Until you reach the line containing "A full stack", reproduce each line of the listing exactly, please, and include that line as well.
─── AVAILABLE DATA ───
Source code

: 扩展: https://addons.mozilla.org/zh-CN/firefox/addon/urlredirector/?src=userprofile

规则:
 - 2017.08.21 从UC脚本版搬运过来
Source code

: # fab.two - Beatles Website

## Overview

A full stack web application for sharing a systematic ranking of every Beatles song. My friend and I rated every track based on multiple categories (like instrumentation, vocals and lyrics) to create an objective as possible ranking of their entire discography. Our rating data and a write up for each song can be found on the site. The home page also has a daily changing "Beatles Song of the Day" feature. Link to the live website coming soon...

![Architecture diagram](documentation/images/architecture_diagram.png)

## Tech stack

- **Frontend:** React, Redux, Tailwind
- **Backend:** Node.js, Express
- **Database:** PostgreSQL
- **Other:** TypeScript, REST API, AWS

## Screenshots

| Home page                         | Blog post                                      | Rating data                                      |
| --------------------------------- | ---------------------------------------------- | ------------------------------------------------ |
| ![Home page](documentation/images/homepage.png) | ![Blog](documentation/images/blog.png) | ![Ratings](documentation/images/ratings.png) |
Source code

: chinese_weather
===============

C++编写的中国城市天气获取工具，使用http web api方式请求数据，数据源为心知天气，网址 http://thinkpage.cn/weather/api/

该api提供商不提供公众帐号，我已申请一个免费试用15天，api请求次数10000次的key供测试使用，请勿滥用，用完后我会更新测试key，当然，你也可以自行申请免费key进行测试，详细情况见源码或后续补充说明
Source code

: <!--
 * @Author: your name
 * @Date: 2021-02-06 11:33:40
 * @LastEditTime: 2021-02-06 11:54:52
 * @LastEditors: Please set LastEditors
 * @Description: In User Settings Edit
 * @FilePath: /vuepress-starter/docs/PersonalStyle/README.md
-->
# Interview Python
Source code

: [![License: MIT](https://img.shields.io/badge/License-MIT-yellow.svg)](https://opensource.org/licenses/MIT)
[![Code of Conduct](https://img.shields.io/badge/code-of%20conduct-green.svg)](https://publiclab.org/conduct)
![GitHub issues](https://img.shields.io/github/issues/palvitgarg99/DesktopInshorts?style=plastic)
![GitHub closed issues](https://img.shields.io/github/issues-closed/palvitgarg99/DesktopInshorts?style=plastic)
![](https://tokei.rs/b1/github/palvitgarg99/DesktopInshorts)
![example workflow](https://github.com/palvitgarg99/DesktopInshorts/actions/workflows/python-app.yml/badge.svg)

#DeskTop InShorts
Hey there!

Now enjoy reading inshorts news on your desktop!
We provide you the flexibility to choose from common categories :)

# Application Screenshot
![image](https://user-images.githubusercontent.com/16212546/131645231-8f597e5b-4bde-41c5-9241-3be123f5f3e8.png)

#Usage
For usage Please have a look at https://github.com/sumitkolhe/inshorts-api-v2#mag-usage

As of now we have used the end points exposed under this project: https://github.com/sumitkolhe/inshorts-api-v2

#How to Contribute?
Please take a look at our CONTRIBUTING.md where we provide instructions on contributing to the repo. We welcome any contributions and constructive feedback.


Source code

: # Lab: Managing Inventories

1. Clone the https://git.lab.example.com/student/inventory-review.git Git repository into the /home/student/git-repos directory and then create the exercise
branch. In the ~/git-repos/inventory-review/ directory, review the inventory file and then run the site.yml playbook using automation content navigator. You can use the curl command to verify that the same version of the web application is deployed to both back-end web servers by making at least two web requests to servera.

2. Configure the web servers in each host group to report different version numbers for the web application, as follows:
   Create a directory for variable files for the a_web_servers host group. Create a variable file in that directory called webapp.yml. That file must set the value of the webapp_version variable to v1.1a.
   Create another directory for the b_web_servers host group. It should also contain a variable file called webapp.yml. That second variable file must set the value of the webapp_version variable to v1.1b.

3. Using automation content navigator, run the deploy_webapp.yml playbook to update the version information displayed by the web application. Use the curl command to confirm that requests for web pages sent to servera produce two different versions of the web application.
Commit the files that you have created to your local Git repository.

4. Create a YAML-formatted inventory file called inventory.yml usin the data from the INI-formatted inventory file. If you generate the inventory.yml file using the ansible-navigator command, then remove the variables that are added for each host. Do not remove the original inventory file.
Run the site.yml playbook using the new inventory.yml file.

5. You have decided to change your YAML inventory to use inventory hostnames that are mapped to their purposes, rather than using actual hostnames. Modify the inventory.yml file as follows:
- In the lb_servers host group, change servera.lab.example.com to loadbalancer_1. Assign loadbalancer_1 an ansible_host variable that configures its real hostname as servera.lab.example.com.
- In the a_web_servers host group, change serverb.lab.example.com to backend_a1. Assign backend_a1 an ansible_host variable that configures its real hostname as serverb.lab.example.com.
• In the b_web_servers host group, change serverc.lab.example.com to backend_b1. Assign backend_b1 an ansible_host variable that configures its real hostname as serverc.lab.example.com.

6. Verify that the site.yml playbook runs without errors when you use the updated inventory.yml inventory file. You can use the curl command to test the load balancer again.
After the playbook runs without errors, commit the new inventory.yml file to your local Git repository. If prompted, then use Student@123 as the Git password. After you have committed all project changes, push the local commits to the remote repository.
───
EXPECTED OUTPUT —
Source code

: 扩展: https://addons.mozilla.org/zh-CN/firefox/addon/urlredirector/?src=userprofile

规则:
 - 2017.08.21 从UC脚本版搬运过来
Source code

: # fab.two - Beatles Website

## Overview

A full stack web application for sharing a systematic ranking of every Beatles song. My friend and I rated every track based on multiple categories (like instrumentation, vocals and lyrics) to create an objective as possible ranking of their entire discography. Our rating data and a write up for each song can be found on the site. The home page also has a daily changing "Beatles Song of the Day" feature. Link to the live website coming soon...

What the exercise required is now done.